And, if we set it up so that any time a user requests a ‘workspace’ aka ‘server’, the following happens:
2 containers get spun up - ideally as 2 separate pods (rather than 2 containers in a pod)
- Pod A: Lightweight, Linux desktop environment with limited tools and a modern browser, wrapped in Guacamole.
- Pod B: The usual single user server with a choice of interfaces running on customisable compute, etc.
- Pod A and Pod B can potentially be scheduled to run on different node pools with different resources, etc.
Pod B is only accessible from Pod A - enforced through network policy ?Calico.
Persistent storage is disabled on Pod A so that even if the user downloads data from JupyterLab served via Pod B - this ends up in Pod A which is entirely ephemeral and is lost when the user has to shutdown the server to access a different workspace. Pod A (Guacamole) prevents removal of data from the desktop environment.

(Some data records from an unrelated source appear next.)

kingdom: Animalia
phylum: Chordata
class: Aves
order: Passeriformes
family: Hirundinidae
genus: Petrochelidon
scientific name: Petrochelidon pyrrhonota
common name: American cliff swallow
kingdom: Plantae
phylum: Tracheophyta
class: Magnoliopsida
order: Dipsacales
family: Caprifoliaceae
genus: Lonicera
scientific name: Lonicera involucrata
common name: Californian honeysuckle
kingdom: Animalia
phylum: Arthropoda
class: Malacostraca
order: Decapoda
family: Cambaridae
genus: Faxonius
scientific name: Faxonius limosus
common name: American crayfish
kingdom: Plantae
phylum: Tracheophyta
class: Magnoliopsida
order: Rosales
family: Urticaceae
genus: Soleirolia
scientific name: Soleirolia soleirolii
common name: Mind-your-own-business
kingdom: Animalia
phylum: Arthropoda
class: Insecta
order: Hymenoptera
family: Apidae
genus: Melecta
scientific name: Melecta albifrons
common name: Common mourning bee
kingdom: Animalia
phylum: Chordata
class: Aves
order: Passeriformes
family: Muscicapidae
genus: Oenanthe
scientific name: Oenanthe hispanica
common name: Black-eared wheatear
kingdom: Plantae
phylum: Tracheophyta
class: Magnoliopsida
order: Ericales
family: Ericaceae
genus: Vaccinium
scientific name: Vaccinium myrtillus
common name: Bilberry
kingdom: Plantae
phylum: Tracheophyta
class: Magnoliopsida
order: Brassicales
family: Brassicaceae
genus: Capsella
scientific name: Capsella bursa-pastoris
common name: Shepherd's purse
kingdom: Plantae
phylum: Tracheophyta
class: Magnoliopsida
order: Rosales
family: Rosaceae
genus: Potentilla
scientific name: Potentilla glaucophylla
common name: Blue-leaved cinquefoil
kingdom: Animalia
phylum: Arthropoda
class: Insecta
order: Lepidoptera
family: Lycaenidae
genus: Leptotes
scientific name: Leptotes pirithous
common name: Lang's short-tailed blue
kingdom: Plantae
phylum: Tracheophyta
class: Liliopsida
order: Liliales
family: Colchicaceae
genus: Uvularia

Pod B gets its persistence storage through PV/PVC, in our case Azure File storage.
This prevents moving data from one workspace to another. Let’s discuss when we talk on Wednesday.
Let’s drag one more person to the party
@yuvipanda - I have been looking at this → [Request for Implementations] Disabling downloads from a JupyterHub in the context of this → Secure data environment for NHS health and social care data - policy guidelines - GOV.UK.
Will be great to get your thoughts. NHS England has budgeted £100m for Secure Data Environments and seeing that a major chunk of data science happens within the Jupyter universe, will be good to discover what is possible and what has already been done. I love z2jh and will be great to see what others are doing in this space.